UCL-Energy Seminar: 'The Deep Decarbonization Pathways Project (DDPP): Can country-led decarbonisation efforts help achieve a 2⁰C pathway?'
06 October 2015, 6:15 pm–9:00 pm
Wilkins Gustave Tuck Lecture Theatre, UCL Gower Street WC1E 6BT
Dr Henri Waisman, Coordinator, Deep Decarbonization Pathways Project, Institute for Sustainable Development and International Relations (IDDRI)
The Deep Decarbonization Pathways Project (DDPP) is a collaborative global research initiative to understand how individual countries can transition to a low-carbon economy consistent with the internationally agreed goal of limiting anthropogenic warming to less than 2⁰C. Achieving this goal requires global net emissions of greenhouse gases (GHG) to approach zero early in the second half of this century. This will entail, more than any other factor, a profound transformation of energy systems through steep declines in carbon intensity across all sectors - a transition of deep debcarbonization.
In this seminar Henri Waisman, Coordinator of the DDPP, will present the key findings from this ground breaking initiative. He will focus on what the analysis tells us about what can be achieved, and how, and what this means for the COP21 process.

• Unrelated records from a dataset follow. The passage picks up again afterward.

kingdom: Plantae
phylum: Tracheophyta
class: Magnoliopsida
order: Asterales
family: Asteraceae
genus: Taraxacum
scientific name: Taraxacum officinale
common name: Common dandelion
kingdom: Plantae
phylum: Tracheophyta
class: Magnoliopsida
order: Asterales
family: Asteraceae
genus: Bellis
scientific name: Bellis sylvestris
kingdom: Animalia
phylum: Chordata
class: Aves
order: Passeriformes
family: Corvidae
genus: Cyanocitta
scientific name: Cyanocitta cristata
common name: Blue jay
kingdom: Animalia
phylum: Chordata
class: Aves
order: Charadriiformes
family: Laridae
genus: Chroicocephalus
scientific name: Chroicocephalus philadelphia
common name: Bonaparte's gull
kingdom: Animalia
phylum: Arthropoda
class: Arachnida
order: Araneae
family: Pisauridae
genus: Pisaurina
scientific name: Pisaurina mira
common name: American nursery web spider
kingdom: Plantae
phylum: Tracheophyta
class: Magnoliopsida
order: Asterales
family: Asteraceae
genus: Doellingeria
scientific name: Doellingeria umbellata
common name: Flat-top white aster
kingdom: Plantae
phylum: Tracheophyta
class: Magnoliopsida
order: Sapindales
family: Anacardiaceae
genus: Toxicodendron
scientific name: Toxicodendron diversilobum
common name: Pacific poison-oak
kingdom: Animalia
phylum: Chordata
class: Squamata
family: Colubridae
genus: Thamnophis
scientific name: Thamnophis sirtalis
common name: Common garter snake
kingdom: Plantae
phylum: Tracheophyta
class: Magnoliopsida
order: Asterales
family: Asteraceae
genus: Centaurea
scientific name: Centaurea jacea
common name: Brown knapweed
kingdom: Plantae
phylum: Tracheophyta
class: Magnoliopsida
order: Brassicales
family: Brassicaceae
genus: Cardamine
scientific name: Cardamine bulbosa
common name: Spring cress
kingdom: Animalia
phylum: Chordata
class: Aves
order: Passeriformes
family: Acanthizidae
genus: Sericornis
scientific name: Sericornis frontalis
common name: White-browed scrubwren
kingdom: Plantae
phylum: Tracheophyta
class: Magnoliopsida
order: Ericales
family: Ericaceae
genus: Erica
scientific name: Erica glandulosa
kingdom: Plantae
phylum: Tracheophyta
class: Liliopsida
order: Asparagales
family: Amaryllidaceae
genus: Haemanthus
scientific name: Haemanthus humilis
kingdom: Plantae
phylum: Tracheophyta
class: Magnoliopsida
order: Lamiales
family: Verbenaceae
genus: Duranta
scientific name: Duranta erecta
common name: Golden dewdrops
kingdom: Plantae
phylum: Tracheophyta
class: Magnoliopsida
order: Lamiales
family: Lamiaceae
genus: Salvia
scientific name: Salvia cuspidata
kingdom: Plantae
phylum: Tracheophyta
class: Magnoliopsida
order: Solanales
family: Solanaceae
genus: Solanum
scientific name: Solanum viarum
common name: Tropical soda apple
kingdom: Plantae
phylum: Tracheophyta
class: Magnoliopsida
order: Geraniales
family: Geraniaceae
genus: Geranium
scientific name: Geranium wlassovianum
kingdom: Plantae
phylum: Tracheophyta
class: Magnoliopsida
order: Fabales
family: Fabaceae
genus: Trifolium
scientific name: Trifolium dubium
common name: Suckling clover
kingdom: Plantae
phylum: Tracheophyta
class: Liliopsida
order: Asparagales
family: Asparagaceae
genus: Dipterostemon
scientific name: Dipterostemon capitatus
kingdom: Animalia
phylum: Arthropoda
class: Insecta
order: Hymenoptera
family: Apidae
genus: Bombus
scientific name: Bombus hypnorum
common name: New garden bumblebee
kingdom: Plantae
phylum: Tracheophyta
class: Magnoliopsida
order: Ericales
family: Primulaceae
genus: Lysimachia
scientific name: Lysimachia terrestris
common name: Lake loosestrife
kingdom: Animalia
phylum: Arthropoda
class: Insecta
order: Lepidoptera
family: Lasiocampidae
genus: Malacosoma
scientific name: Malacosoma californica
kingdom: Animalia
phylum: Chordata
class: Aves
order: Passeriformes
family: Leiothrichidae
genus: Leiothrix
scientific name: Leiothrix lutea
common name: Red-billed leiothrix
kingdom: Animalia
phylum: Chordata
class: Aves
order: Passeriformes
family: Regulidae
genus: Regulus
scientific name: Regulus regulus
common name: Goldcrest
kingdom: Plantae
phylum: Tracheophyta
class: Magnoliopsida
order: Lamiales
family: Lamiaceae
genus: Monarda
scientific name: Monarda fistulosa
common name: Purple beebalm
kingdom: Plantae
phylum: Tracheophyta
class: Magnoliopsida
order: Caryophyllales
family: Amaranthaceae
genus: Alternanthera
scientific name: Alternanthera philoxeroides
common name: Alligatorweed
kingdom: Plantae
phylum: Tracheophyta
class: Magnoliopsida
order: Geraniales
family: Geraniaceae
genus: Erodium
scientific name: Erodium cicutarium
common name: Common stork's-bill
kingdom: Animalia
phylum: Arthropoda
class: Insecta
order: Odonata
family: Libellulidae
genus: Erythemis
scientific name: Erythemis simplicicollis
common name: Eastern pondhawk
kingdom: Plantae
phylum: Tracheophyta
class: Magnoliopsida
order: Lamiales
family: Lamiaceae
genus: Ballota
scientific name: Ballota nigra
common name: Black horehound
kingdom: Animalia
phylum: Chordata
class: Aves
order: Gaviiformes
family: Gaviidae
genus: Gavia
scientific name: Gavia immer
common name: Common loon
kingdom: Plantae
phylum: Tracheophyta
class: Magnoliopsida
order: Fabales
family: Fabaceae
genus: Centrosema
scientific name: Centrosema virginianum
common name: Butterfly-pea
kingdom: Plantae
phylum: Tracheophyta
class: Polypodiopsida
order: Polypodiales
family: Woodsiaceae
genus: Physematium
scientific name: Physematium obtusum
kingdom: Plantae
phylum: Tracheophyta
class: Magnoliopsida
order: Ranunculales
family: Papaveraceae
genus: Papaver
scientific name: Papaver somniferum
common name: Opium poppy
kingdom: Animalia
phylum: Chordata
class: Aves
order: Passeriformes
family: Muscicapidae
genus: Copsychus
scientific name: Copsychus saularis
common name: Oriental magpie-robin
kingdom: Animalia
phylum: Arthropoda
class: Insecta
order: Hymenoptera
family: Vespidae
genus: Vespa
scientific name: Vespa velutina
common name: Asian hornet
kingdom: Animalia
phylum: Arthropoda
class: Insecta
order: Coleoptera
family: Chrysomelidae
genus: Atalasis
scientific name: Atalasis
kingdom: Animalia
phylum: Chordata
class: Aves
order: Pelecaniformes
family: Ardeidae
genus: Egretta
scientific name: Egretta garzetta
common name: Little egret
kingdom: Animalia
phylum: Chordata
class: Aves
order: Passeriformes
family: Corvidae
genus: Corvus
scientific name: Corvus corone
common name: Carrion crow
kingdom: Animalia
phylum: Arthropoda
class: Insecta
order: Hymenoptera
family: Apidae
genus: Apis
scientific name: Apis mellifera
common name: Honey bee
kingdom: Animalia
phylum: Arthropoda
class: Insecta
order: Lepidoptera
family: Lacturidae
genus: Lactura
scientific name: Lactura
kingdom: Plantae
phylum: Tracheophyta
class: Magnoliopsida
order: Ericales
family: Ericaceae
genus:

He will also reflect on the benefits and challenges of this country-led initiative, and the need for expanding DDP analysis internationally.
Led by the UN Sustainable Development Solutions Network (UNSDSN) and the Institute for Sustainable Development and International Relations (IDDRI), the DDPP involves Australia, Brazil, Canada, China, France, Germany, India, Indonesia, Italy, Japan, Mexico, Russia, South Africa, South Korea, the United Kingdom and the United States, represented by over 30 research institutes. Further information on the initiative, including the UK and other country reports, can be found at www.deepdecarbonization.org.
About the speaker
After graduating from the Ecole Normale Supérieure of Lyon in physical sciences, Henri Waisman joined the Centre International de Recherche sur l’Environnement et le Développement (CIRED) in 2005 where he conducted modelling work for the analysis of socio-economic impacts of energy and climate issues. He obtained a PhD in economics of the environment from EHESS in April 2012 for his study of the relationship between carbon pricing, constraints on oil markets and spatial organization of urban systems in the context of ambitious climate policies. In December 2013, he joined the Climate Program at IDDRI, a Paris-based think-tank, as project manager of the Deep Decarbonization Pathways Project (DDPP).